Another caveat to be aware of is that some algorithms may perform better with the dense variant, even when using sparse arrays. For example, the parafac algorithm has been written so as to avoid large memory usage for dense arrays. However, because the resulting decomposed vectors will generally be dense even if the input tensor is sparse. Thus, using the sparse parafac (tensorly.contrib.sparse.decomposition.parafac) may be slower and use more memory than the dense version (tensorly.decomposition.parafac) for a sparse input tensor.

7.1. Missing Values

The parafac function supports masks for missing values. A mask should be a boolean array of the same shape as the original tensor that is False/0 where the value is missing and True/1 where it is not. It is passed to the parafac() function via the mask parameter.

When using masks with sparse tensors, there are two important caveats:

  • The mask itself should be sparse. In the algorithm, the memory used will be proportional to the number of missing values. Values of the original sparse tensor that are 0 should be True/1 (i.e., non-missing) in the mask.

  • Sparse mask support is currently only supported with the sparse backend parafac (tensor.contrib.sparse.decomposition.parafac). The dense backend parafac will densify the array.

8. Example

In the following example, we construct a random sparse tensor that has a known rank (by construction), and decompose it with parafac.

>>> shape = (1000, 1001, 1002)
>>> rank = 5
>>> starting_factors = [sparse.random((i, rank)) for i in shape]
>>> starting_factors
[<COO: shape=(1000, 5), dtype=float64, nnz=50, fill_value=0.0>, <COO: shape=(1001, 5), dtype=float64, nnz=50, fill_value=0.0>, <COO: shape=(1002, 5), dtype=float64, nnz=50, fill_value=0.0>]

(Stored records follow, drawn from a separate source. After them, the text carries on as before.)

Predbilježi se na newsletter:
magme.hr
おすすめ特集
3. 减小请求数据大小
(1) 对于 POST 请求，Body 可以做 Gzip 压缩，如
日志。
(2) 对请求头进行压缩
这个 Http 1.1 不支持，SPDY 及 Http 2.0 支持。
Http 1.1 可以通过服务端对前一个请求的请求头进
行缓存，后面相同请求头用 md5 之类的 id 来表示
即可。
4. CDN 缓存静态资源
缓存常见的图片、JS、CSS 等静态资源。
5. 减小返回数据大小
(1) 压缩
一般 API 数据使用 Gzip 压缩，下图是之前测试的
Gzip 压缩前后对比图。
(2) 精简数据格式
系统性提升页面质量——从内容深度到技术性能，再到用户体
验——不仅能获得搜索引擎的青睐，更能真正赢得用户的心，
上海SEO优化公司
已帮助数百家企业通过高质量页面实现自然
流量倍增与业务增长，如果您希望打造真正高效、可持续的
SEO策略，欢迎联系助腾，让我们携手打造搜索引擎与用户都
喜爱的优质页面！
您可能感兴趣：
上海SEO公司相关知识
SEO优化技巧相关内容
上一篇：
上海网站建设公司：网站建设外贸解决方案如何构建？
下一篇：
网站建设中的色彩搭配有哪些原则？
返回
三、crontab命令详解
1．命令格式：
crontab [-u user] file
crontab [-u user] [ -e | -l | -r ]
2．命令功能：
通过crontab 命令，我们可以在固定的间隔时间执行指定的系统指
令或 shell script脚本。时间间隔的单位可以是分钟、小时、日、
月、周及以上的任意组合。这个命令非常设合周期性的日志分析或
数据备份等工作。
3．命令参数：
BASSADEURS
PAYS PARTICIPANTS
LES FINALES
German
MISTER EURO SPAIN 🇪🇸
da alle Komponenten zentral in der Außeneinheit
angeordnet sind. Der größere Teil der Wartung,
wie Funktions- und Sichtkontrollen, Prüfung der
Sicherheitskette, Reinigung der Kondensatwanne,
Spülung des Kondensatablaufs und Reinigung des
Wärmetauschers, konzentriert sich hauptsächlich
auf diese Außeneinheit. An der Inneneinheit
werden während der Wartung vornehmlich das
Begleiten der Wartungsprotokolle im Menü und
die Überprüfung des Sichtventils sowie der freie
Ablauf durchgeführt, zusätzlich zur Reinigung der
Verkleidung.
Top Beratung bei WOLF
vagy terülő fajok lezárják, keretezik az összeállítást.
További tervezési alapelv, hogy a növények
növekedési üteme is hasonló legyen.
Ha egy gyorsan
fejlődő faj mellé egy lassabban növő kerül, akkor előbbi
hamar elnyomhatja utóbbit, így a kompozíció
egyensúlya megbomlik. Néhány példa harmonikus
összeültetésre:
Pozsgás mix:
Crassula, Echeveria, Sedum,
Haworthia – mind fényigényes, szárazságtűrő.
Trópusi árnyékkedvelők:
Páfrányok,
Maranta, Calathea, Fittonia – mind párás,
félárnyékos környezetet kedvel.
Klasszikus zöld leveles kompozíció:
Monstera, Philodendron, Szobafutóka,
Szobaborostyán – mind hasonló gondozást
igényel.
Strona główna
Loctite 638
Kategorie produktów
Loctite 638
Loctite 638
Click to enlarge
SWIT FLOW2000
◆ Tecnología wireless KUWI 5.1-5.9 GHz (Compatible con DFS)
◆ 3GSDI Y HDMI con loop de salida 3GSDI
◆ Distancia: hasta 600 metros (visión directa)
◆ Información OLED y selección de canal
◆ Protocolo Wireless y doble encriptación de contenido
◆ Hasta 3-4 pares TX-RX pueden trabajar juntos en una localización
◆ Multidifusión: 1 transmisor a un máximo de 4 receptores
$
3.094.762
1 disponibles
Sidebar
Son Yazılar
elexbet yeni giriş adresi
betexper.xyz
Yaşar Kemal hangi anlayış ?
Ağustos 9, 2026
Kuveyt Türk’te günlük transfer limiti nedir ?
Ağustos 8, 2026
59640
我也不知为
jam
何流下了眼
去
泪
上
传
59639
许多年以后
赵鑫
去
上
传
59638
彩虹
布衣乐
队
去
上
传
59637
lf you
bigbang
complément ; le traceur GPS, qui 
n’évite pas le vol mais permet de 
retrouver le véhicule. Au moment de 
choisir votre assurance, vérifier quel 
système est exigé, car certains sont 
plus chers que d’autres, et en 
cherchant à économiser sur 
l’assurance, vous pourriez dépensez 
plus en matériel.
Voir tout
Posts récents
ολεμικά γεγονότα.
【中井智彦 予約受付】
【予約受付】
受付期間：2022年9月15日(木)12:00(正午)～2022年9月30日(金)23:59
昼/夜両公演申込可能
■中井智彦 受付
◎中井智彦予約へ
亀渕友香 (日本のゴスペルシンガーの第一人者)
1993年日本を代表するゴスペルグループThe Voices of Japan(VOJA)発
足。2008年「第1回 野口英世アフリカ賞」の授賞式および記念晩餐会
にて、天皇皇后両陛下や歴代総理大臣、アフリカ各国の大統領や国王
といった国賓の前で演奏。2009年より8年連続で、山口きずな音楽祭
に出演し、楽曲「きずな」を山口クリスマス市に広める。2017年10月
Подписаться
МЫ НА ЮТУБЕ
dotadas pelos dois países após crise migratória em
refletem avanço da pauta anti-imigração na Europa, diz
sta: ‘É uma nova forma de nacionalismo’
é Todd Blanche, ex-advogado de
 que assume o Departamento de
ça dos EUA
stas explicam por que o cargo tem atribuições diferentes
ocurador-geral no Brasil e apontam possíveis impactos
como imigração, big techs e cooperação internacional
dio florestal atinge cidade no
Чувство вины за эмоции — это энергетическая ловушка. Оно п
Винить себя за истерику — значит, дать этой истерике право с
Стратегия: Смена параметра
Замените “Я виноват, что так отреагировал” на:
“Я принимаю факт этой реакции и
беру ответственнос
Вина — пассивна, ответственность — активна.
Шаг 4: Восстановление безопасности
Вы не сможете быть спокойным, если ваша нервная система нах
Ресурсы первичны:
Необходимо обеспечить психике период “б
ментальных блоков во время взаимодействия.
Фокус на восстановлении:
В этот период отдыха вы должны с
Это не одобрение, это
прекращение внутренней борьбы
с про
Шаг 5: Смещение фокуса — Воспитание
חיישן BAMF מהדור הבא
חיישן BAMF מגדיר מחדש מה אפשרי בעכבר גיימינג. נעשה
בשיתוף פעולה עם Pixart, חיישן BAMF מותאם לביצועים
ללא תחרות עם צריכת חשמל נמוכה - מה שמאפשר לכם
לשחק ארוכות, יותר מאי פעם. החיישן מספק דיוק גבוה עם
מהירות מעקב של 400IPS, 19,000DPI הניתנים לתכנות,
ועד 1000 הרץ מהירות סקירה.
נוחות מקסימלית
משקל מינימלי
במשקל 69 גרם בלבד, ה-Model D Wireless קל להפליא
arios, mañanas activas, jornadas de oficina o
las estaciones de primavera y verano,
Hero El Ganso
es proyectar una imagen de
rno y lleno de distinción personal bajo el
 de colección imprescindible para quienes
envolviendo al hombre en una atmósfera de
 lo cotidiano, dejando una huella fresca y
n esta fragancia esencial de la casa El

Here we construct a tensor from the random factors. Note that in general, a recomposed tensor will be dense, but for our constructed example it is sparse, so we can use kruskal_to_tensor without worrying about using too much memory.

>>> from tensorly.contrib.sparse.kruskal_tensor import kruskal_to_tensor
>>> tensor = kruskal_to_tensor(starting_factors)
>>> tensor
<COO: shape=(1000, 1001, 1002), dtype=float64, nnz=5044, fill_value=0.0>

This is how much memory the sparse array takes up, vs. how much it would take up if it were represented densly.

>>> tensor.nbytes / 1e9 # Actual memory usage in GB
0.000161408
>>> import numpy as np
>>> np.prod(tensor.shape) * 8 / 1e9 # Memory usage if array was dense, in GB
8.024016

Now to decompose the tensor.

>>> from tensorly.decomposition import parafac # The dense version
>>> import time
>>> t = time.time(); factors = parafac(tensor, 5, init='random'); print(time.time() - t)
1.3858051300048828

Note that the decomposition takes much longer when using the sparse variant.

>>> from tensorly.contrib.sparse.decomposition import parafac as sparse_parafac # The sparse version
>>> t = time.time(); sparse_factors = sparse_parafac(tensor, 5, init='random'); print(time.time() - t)
14.053689002990723

However, there can be advantages to using the sparse variant. It is currently required when using init='svd' to make TensorLy use the sparse SVD algorithm (from scipy.sparse). Choosing the sparse backend parafac also makes it use scipy.sparse.linalg.spsolve instead of numpy.linalg.solve, which can have advantages, for instance, when using the scikit-umfpack backend, it is more robust against nearly singular intermediate matrices.